GOAL OF THE EXERCISE - Your response should be every line from the entries that includes the string "artists".

DATA -
⁂

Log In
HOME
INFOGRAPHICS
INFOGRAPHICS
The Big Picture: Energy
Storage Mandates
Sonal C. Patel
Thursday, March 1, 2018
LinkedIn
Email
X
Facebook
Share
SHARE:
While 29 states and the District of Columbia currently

⁂

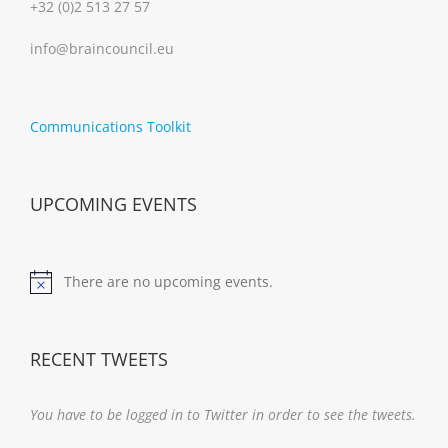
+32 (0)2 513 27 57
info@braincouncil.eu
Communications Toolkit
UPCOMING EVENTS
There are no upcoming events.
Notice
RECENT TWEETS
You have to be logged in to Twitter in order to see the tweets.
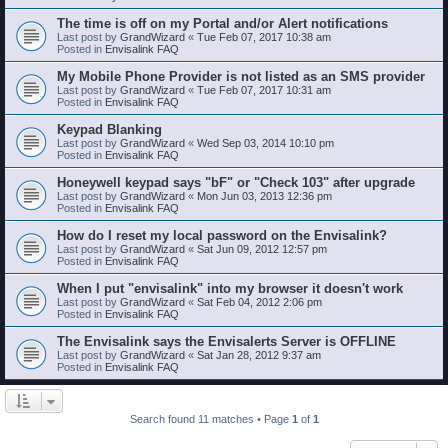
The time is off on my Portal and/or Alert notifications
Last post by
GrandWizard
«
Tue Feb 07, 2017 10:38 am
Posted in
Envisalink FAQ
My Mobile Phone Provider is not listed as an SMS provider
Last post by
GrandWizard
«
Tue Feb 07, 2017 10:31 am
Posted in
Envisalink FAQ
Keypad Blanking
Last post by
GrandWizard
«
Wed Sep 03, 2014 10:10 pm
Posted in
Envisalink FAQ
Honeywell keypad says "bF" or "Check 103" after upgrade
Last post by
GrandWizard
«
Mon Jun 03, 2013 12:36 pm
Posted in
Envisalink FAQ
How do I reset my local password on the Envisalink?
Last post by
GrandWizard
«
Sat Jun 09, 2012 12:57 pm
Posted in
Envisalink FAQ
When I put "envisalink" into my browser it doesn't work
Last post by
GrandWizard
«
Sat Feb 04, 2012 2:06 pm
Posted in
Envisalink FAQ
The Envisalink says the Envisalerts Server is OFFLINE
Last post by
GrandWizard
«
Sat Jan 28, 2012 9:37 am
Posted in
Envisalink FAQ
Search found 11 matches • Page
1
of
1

⁂

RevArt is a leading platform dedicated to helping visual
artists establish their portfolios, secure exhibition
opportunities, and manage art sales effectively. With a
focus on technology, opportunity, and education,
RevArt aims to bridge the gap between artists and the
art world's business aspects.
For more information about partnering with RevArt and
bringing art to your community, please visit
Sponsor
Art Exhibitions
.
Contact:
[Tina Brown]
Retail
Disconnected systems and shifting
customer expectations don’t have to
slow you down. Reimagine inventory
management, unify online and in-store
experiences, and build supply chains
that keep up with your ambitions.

⁂

REPLY TO THE EXERCISE -
artists establish their portfolios, secure exhibition
RevArt aims to bridge the gap between artists and the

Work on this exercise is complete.